Except as provided in subsection (2), upon an indictment for an offense, consisting of different degrees, as prescribed in this chapter, the jury, or the judge in a trial without a jury, may find the accused not guilty of the offense in the degree charged in the indictment and may find the accused person guilty of a degree of that offense inferior to that charged in the indictment, or of an attempt to commit that offense.

MCL 768.29 requires the court to "instruct the jury as to the law applicable to the case" and indicates that "[t]he failure of the court to instruct the jury on any point of law shall not be ground for setting aside the verdict of the jury unless such instruction is requested by the accused."

A version of M.C.L. § 768.32 has been in existence since 1846. 1846 CL 5,952 provided:

"[U]pon an indictment for any offense, consisting of different degrees, as prescribed in this title, the jury may find the accused not guilty of the offense in the degree charged in the indictment, and may find such accused person guilty of any degree of such offense, inferior to that charged in the indictment, or of an attempt to commit such offense." [Hanna v. People, 19 Mich. 316, 320-321 (1869).]
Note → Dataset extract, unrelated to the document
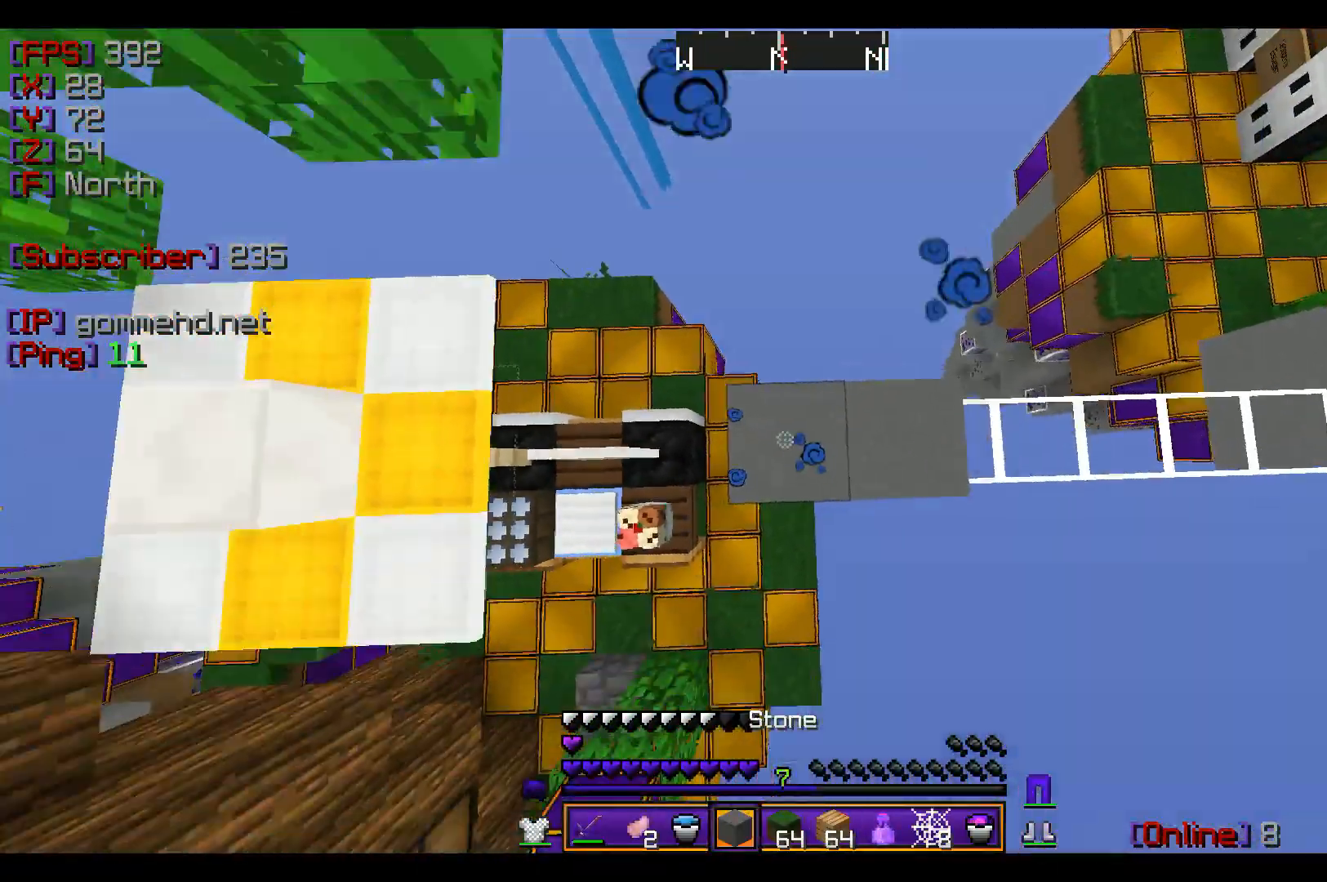
{"keys": [], "mouse": [], "events": [[100, "mouse_right", "down"], [400, "mouse_right", "up"]]}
In Hanna, the defendant was charged with assault with intent to kill. An issue before the Court was whether the trial court erred in instructing the jury that if it did not find the defendant guilty of the offense charged in the information, it might find the defendant guilty of simple assault and battery, which was a misdemeanor. In addressing the issue, this Court first discussed the general common-law rule, stating:

The general rule at common law was, that when an indictment charged an offense which included within it another less offense or one of a lower degree, the defendant, though acquitted of the higher offense, might be convicted of the less.

This rule, however, was subject to the qualification, that upon an indictment for a felony, the defendant could not be convicted of a misdemeanor. [Id., at 318.]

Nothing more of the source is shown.